The precursors of class I fusion proteins are synthesized in the ER, where they receive initial N-glycosylation and undergo protein folding and trimerization.  However, the majority of these viral proteins are misfolded,  and the elevation of misfolded proteins not only induces ER stress but also triggers their degradation by different mechanisms.  We reported that these viral glycoproteins are new clients for class I α-mannosidases such as MAN1B1, which select substrates for ER-associated protein degradation (ERAD). We also reported that ER chaperones such as calnexin, calreticulin, and PDIA3 target Ebola virus glycoproteins to reticulophagy via K27-polyubiquitination. Currently, we are investigating the molecular mechanisms of how reticulophagy selectively targets these viral glycoproteins.

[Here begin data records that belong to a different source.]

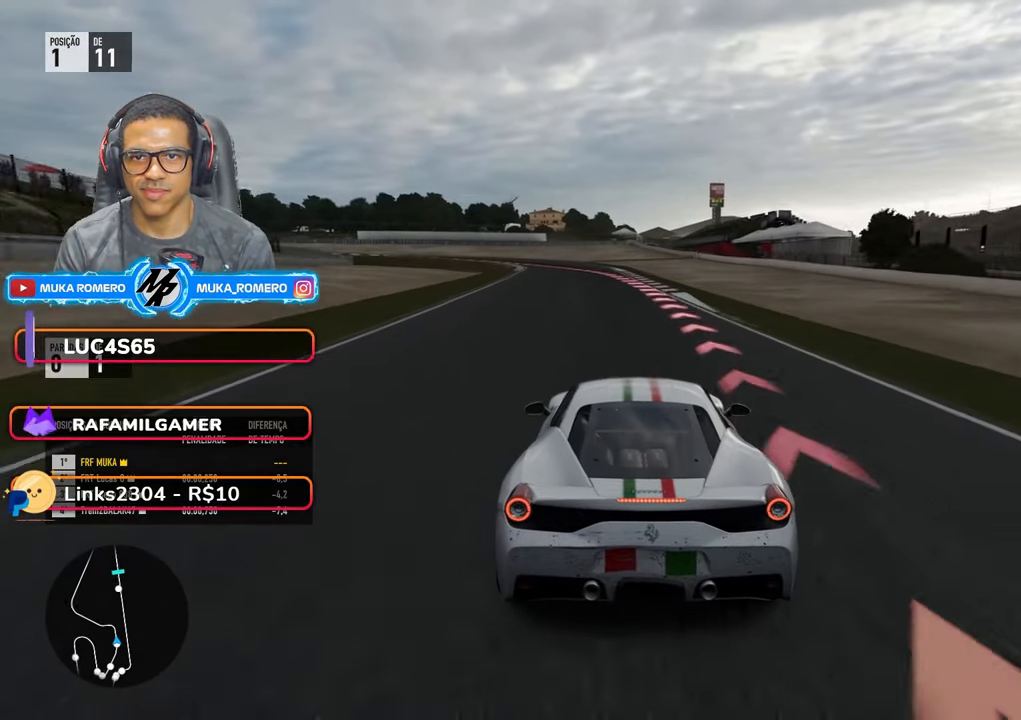
{"buttons": ["L2"], "left_stick": "down-left", "right_stick": "center", "events": [[217, "left_stick", "down"], [317, "left_stick", "center"], [400, "left_stick", "down-left"]]}
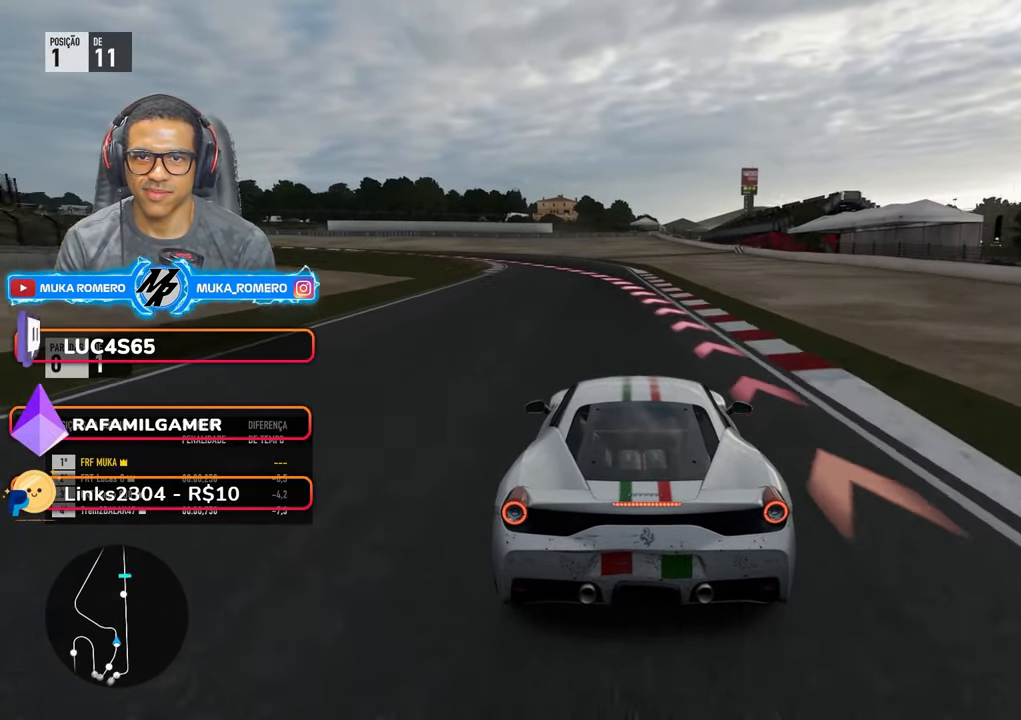
{"buttons": ["L2"], "left_stick": "down-left", "right_stick": "center", "events": []}
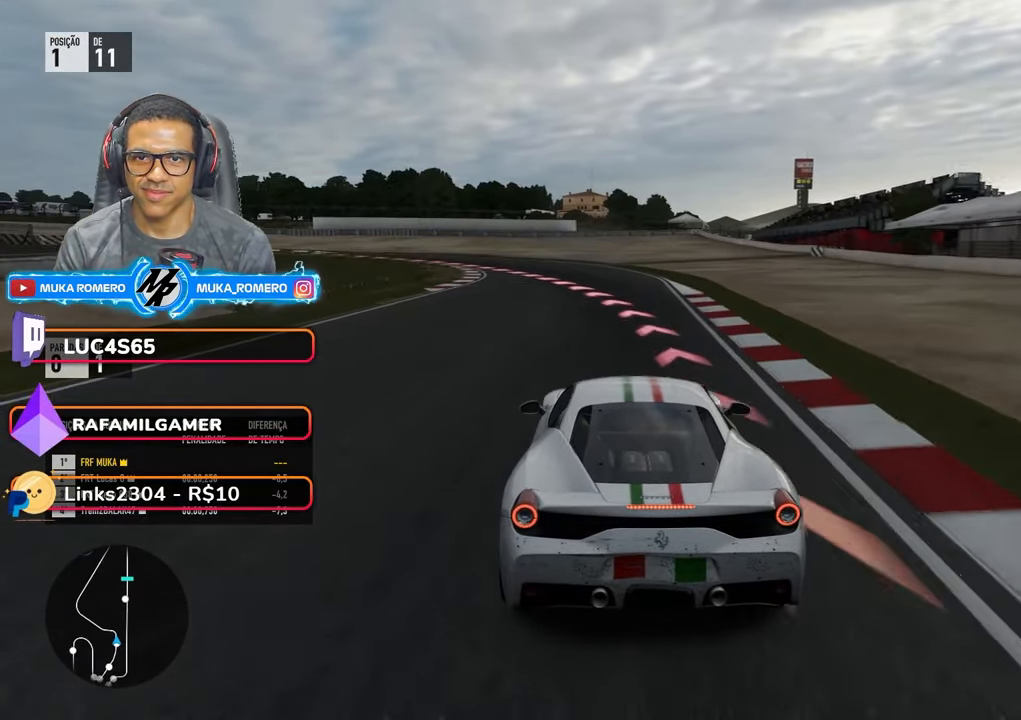
{"buttons": ["L2", "R2"], "left_stick": "down-left", "right_stick": "center", "events": [[83, "R2", "down"]]}
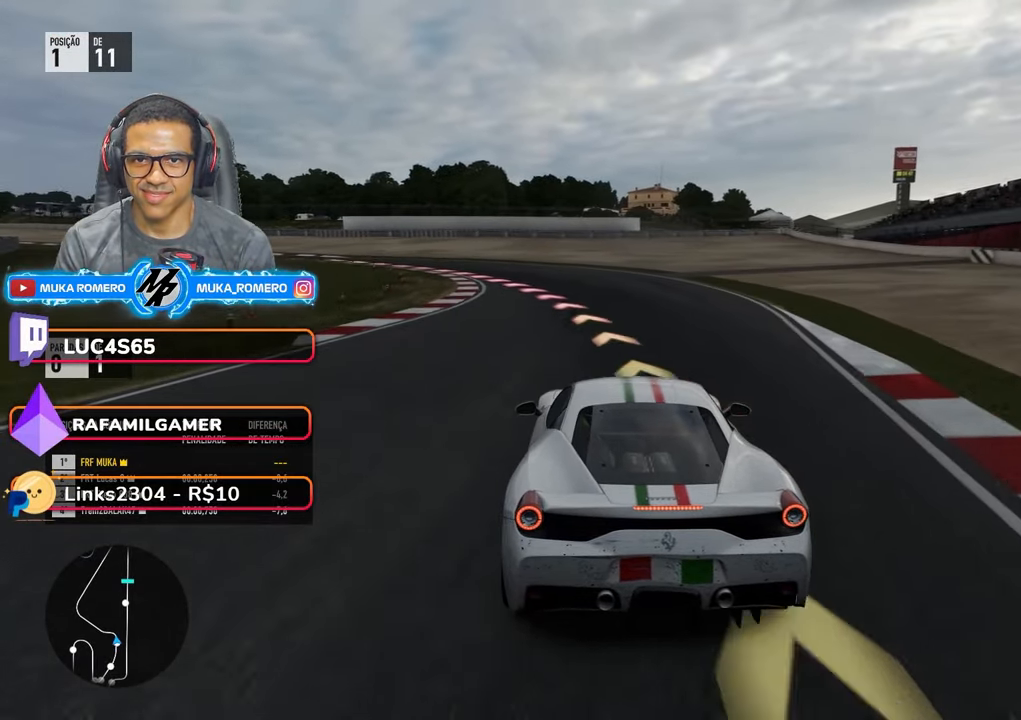
{"buttons": ["R2"], "left_stick": "down-left", "right_stick": "center", "events": [[117, "L2", "up"]]}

Properly folded class I fusion proproteins exit the ER and enter the Golgi to undergo maturation. High-mannose type N-glycans are processed into complex-type and hybrid-type N-glycans, and O-glycans are further added to these proteins. Furin further cleaves these proproteins into the surface receptor-binding and the transmembrane fusion subunits. We reported that MARCHF8, an E3 ubiquitin ligase, blocks these maturation steps to inhibit viral infection.  Currently, we are investigating how MARCHF 2, 8, and 9 proteins inhibit the N- and O-glycosylation and the furin activity.  Furin primarily localizes to the trans-Golgi network (TGN), where it cleaves and activates a wide range of immature proproteins that play essential roles in cellular homeostasis, disease progression, and infection. Furin is retrieved from endosomes to the TGN after being phosphorylated. However, it is still unclear how furin exits the TGN to initiate post-Golgi trafficking and how its activity is regulated in the TGN. Thus, MARCHF proteins provide a great tool to address these outstanding questions.

Serine incorporator 5 (SERINC5) is a multipath transmembrane host restriction factor, which is incorporated into virions from the plasma membrane and inhibits viral entry. This SERINC5 activity is antagonized by different retroviral accessory proteins including HIV-1 Nef, MLV glycoGag, and EIAV S2. We reported that SERINC5 disrupts HIV-1 Env trimer formation to inactivate the Env activity, and these accessory proteins degrade SERINC5 via the endocytic pathway. However, the precise SERINC5 antiviral mechanism and the viral antagonism are still unclear. Currently, we are investigating how SERINC5 travels to the cell surface from the TGN for incorporation. We reported that SERINC5 undergoes K33-polyubiquitination by Cul3/KLHL20 E3 ubiquitin ligase, which is required for its post-Golgi trafficking. We are also investigating how SERINC5 is internalized from the plasma membrane, which excludes SERINC5 from incorporation into virions. We reported that SERINC5 is phosphorylated by CCNK/CDK13, which is required for its endocytic degradation by Nef. We will continue to address these outstanding questions to elucidate the important role of SERINC5 in retroviral infection.

SARS-CoV-2 entry requires not only the cell surface receptor ACE2, but also two cellular proteases TMPRSS2 and CTSL  to further cleave its spike proteins on the cell surface or in late endosomes. However, the precise entry mechanism still needs to be elucidated. Recently, we reported the identification of Tubeimosides as potent Ebola virus entry inhibitors by targeting its receptor NPC1 from screening a natural compound library. Surprisingly, we found that Tubeimosides also inhibit SARS-CoV-2 entry at the same potency, which led us to investigate the role of NPC1 in SARS-CoV-2 entry. After knocking out NPC1 by CRISPR/Cas9, we found that NPC1 is required for SARS-CoV-2 entry and infection in both TMPRSS2(-) and TMPRSS(+) cells. These results demonstrate that the endocytic entry route plays a predominant role in SARS-CoV-2 infection. Currently, we are investigating how SARS-CoV-2 spike proteins interact with NPC1 and how NPC1 triggers the membrane fusion in late endosomes for infection.